··· RECORDS FOR THIS TASK

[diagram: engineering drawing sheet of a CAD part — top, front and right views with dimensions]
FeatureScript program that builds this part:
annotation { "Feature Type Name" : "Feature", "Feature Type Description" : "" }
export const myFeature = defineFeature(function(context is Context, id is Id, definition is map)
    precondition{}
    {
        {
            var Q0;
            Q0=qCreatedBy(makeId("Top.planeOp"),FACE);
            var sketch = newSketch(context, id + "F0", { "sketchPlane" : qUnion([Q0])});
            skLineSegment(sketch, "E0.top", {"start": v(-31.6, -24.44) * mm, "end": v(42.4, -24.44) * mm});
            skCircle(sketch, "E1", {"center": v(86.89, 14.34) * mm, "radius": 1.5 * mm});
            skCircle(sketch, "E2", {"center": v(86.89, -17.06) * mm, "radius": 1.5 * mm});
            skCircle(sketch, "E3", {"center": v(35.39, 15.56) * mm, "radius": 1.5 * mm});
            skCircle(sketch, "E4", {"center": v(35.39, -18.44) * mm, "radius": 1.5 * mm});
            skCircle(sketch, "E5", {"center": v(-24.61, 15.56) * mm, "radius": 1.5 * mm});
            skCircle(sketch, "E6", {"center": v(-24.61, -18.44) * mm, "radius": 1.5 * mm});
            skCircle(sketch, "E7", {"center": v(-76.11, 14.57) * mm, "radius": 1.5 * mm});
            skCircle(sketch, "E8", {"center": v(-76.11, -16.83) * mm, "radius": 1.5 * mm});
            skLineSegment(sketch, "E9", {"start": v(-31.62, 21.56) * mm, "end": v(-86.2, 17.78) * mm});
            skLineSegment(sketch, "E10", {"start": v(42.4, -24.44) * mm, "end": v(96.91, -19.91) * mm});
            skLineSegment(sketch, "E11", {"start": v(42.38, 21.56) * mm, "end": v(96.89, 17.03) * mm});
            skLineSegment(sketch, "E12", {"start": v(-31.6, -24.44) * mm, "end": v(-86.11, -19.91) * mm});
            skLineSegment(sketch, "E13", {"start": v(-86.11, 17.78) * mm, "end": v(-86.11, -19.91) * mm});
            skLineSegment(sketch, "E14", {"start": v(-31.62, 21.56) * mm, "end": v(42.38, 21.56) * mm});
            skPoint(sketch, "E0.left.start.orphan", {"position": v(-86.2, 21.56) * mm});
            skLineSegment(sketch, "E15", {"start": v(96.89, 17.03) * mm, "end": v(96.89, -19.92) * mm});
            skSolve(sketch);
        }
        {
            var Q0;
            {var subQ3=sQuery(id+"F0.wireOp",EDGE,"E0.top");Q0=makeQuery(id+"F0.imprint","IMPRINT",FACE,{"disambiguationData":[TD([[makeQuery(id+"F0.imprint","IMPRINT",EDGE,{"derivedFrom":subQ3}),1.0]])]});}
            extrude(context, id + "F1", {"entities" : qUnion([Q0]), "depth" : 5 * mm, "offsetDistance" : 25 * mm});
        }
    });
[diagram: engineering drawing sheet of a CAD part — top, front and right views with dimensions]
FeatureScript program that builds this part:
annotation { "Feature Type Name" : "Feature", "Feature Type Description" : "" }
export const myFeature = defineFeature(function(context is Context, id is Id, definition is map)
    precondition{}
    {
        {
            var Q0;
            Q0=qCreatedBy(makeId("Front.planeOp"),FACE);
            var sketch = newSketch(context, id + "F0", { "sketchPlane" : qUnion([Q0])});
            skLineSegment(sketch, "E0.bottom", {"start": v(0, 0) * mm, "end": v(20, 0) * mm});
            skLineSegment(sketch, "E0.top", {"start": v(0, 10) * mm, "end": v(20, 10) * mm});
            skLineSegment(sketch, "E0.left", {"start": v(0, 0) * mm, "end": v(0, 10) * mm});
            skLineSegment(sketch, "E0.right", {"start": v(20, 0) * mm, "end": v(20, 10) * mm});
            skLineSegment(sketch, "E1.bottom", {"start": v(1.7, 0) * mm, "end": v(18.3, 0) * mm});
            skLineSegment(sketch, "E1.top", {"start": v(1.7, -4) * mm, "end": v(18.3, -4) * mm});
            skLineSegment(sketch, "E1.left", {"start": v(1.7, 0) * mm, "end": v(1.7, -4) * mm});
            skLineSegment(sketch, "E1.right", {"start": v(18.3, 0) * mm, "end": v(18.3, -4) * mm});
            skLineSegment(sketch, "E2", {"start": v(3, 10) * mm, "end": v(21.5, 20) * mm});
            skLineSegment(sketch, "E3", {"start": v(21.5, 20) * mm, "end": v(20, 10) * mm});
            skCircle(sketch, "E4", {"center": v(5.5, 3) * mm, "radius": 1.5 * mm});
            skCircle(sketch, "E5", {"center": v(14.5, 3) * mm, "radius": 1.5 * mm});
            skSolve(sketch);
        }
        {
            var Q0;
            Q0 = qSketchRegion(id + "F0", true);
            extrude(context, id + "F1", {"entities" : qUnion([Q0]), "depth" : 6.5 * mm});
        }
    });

······

▶ PROMPT
Report each line of the items above that contains the string "right". Matching is case-sensitive.

▶ THE OUTPUT
[diagram: engineering drawing sheet of a CAD part — top, front and right views with dimensions]
[diagram: engineering drawing sheet of a CAD part — top, front and right views with dimensions]
            skLineSegment(sketch, "E0.right", {"start": v(20, 0) * mm, "end": v(20, 10) * mm});
            skLineSegment(sketch, "E1.right", {"start": v(18.3, 0) * mm, "end": v(18.3, -4) * mm});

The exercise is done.